> **Your assignment**
Using the data below, return word for word every line from the one holding "notebook: present [61,522,178,634]" down to the one holding "pen: present [260,639,313,673]". Leave pictures out.

> **Exercise data**
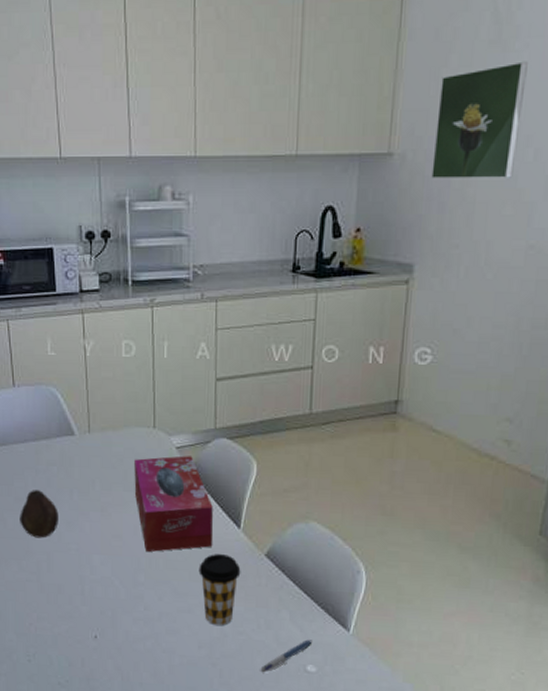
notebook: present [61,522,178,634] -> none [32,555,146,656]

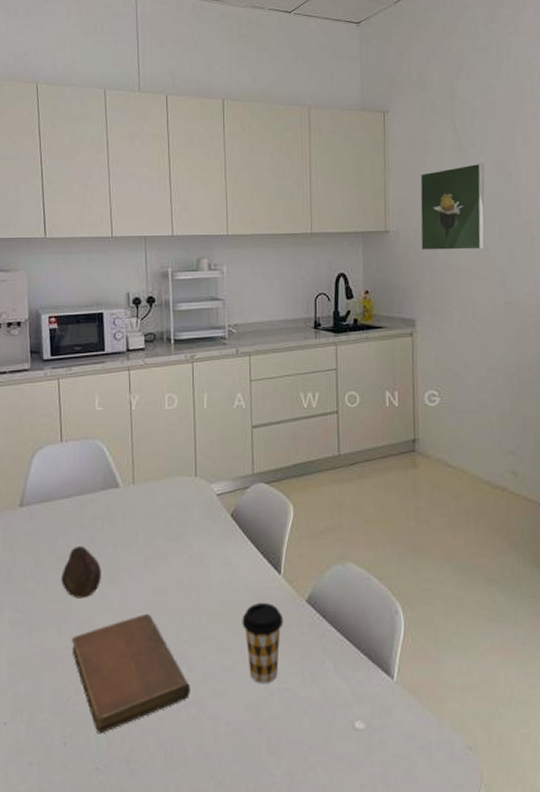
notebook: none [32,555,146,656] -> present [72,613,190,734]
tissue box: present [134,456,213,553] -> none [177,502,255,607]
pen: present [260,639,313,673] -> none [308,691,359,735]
--
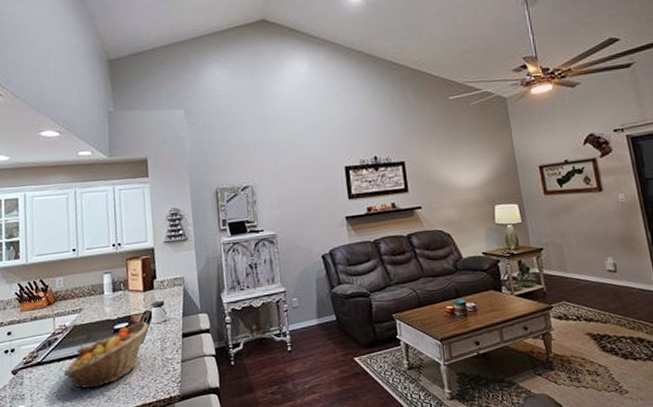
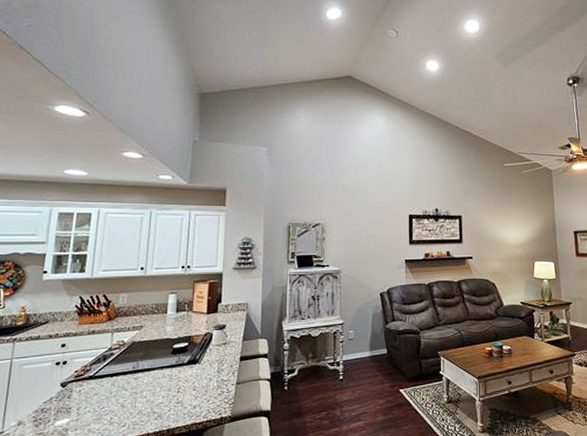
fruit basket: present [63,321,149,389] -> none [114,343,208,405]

> **Written response**
notebook: present [61,522,178,634] -> none [32,555,146,656]

notebook: none [32,555,146,656] -> present [72,613,190,734]
tissue box: present [134,456,213,553] -> none [177,502,255,607]
pen: present [260,639,313,673] -> none [308,691,359,735]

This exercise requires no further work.